Input for this task >>
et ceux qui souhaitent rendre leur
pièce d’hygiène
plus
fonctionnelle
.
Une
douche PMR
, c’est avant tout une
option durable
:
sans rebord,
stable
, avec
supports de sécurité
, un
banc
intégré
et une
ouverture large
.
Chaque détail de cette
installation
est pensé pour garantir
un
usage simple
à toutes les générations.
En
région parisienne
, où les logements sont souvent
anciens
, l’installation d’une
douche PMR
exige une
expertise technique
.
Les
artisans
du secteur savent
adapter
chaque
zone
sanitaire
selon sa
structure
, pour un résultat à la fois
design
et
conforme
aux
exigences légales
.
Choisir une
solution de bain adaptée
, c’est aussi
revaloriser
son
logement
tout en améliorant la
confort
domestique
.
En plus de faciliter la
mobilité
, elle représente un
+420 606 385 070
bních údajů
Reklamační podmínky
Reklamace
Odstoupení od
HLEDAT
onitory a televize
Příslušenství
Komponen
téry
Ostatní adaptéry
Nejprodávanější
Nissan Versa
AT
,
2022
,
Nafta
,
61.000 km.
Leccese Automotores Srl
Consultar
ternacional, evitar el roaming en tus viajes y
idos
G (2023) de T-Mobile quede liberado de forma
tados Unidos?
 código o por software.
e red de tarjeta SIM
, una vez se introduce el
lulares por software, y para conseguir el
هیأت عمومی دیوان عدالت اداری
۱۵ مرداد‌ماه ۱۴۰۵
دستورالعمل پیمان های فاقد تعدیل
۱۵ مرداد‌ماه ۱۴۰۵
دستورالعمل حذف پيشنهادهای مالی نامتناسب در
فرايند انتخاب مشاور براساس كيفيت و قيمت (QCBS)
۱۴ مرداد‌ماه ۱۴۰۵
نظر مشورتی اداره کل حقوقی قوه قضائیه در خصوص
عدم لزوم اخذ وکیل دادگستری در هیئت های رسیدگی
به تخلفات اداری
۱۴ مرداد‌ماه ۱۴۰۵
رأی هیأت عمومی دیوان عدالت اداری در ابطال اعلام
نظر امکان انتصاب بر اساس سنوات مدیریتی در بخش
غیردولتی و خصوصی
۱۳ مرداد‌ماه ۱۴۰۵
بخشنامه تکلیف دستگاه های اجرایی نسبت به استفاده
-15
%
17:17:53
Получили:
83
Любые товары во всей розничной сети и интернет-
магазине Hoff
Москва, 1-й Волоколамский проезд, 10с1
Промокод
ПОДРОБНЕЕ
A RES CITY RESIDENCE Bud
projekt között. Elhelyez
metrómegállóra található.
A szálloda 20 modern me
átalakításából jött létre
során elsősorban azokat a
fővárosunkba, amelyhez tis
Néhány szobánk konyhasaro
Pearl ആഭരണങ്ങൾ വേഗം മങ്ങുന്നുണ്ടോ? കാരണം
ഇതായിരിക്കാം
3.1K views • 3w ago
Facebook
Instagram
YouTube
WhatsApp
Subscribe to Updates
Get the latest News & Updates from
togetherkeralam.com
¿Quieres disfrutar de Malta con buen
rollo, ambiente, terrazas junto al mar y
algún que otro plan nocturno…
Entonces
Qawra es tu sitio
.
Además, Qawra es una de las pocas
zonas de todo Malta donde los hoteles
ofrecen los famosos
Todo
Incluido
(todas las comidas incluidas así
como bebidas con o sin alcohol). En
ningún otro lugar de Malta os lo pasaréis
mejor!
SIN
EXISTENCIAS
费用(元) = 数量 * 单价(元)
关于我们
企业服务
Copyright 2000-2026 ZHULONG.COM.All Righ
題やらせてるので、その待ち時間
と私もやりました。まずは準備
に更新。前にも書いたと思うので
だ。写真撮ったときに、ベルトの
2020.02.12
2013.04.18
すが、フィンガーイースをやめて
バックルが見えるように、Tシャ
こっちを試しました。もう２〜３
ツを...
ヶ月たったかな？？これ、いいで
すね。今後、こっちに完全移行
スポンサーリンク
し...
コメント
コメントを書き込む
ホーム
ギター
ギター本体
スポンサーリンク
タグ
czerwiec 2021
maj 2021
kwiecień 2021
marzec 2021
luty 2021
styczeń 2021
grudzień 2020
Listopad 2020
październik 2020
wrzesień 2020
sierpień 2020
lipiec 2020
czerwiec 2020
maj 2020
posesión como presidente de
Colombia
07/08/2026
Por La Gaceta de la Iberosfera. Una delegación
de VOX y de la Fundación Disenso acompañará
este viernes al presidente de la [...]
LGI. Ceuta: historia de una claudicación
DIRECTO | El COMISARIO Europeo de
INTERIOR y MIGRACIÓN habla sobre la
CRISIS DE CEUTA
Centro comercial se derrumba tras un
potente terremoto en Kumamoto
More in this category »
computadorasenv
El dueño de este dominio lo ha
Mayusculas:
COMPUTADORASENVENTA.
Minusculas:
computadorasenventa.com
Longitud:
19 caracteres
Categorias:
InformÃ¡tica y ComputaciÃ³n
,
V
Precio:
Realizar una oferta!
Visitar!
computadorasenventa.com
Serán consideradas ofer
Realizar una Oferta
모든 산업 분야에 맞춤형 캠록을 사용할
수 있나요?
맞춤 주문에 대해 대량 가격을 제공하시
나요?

Task statement >> The output should be exactly the lines from the one containing "すが、フィンガーイースをやめて" to the final line of the listing above, inclusive.

Written answer >>
すが、フィンガーイースをやめて
バックルが見えるように、Tシャ
こっちを試しました。もう２〜３
ツを...
ヶ月たったかな？？これ、いいで
すね。今後、こっちに完全移行
スポンサーリンク
し...
コメント
コメントを書き込む
ホーム
ギター
ギター本体
スポンサーリンク
タグ
czerwiec 2021
maj 2021
kwiecień 2021
marzec 2021
luty 2021
styczeń 2021
grudzień 2020
Listopad 2020
październik 2020
wrzesień 2020
sierpień 2020
lipiec 2020
czerwiec 2020
maj 2020
posesión como presidente de
Colombia
07/08/2026
Por La Gaceta de la Iberosfera. Una delegación
de VOX y de la Fundación Disenso acompañará
este viernes al presidente de la [...]
LGI. Ceuta: historia de una claudicación
DIRECTO | El COMISARIO Europeo de
INTERIOR y MIGRACIÓN habla sobre la
CRISIS DE CEUTA
Centro comercial se derrumba tras un
potente terremoto en Kumamoto
More in this category »
computadorasenv
El dueño de este dominio lo ha
Mayusculas:
COMPUTADORASENVENTA.
Minusculas:
computadorasenventa.com
Longitud:
19 caracteres
Categorias:
InformÃ¡tica y ComputaciÃ³n
,
V
Precio:
Realizar una oferta!
Visitar!
computadorasenventa.com
Serán consideradas ofer
Realizar una Oferta
모든 산업 분야에 맞춤형 캠록을 사용할
수 있나요?
맞춤 주문에 대해 대량 가격을 제공하시
나요?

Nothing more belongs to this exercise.